Instructions to follow: Working through the lines below, return each one that holds "статистикасы".

Entries provided:

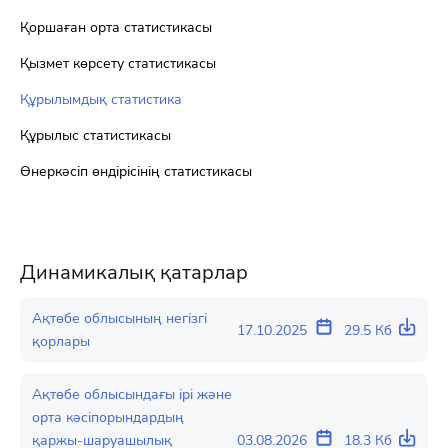
Қоршаған орта статистикасы
Қызмет көрсету статистикасы
Құрылымдық статистика
Құрылыс статистикасы
Өнеркәсіп өндірісінің статистикасы
Динамикалық қатарлар
Ақтөбе облысының негізгі
17.10.2025
29.5 Кб
қорлары
Ақтөбе облысындағы ірі және
орта кәсіпорындардың
қаржы-шаруашылық
03.08.2026
18.3 Кб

Solved exercise:
Қоршаған орта статистикасы
Қызмет көрсету статистикасы
Құрылыс статистикасы
Өнеркәсіп өндірісінің статистикасы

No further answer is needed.